CONSIGNES:
- A) D'après le texte sur la transmission de la foi, que nous permet de vivre la lecture de l'Évangile ?
- B) Rédigez la suite du texte sur la transmission de la foi, en commençant après sa dernière phrase.

──────── TEXTE SOURCE ────────

Si une transmission de la foi est possible, elle ne peut l’être qu’à travers un témoignage qui peut être vécu au présent par celui qui le reçoit. Et la lecture de l’Évangile nous permet de vivre cette expérience, cette rencontre au présent ; c’est dans cette intention qu’il a été écrit, je dirais pour compenser la maladresse et l’insuffisance d’un témoignage verbal, qui court toujours le risque de devenir un cri inaudible, inintelligible, incompréhensible.

──────── EXTRAIT DES DONNÉES ────────

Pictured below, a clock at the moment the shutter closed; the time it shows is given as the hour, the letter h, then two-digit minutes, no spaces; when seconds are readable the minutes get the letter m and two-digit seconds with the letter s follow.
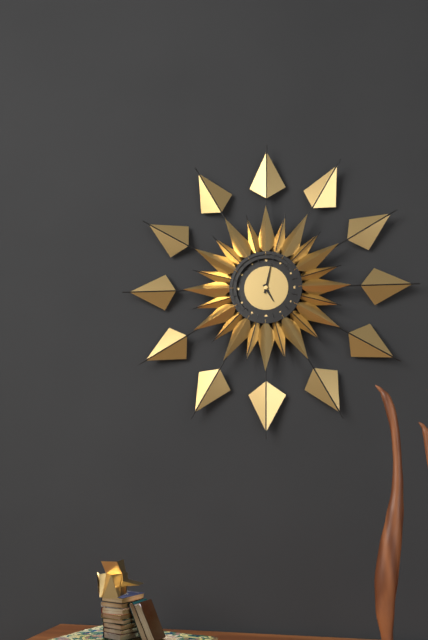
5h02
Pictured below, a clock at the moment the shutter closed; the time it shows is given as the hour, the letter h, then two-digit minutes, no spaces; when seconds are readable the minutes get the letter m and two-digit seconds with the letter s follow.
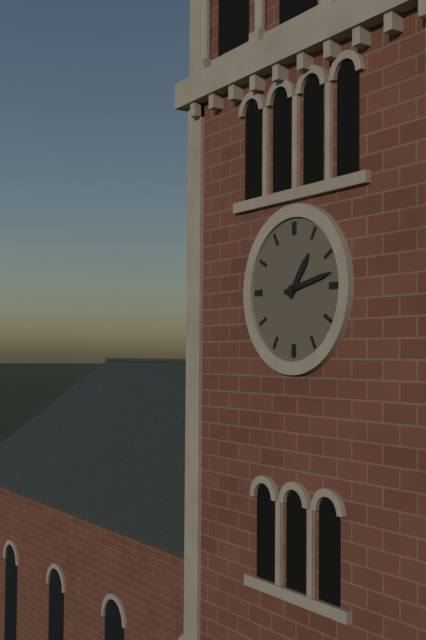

────────

CORRIGÉ:
- A) Elle nous permet de vivre une expérience, une rencontre au présent.

- B)
Le troisième lien que l’on peut faire entre la conclusion de l’évangile et l’histoire de Thomas, c’est que le lecteur de l’évangile que nous sommes se trouve dans la même situation que Thomas, au moment où les disciples lui racontent cet évènement extraordinaire, inouï, cet évènement si j’ose dire incroyable : ils ont vu le Seigneur. Oui nous sommes comme Thomas, car comme lui, nous sommes en quelques sortes des retardataires. Comme Thomas, nous avons manqué un évènement décisif, et nous pouvons ressentir comme une frustration, car nous n’avons pas eu cette chance, ce privilège qu’ont eu les disciples d’avoir vu Jésus ressuscité de leurs propres yeux. Il vous est peut-être déjà arrivé d’avoir ce sentiment de frustration, en vous disant : « Ils ont bien de la chance ces disciples. Eux ils y étaient, ils ont vu tous ces évènements de leurs propres yeux ». Au fond, c’est peut-être pour cette raison que Thomas est surnommé « le jumeau » : Thomas nous ressemble, il est notre jumeau. Comme lui, nous sommes des retardataires, nous étions absents le « jour j », nous avons manqué l’évènement majeur.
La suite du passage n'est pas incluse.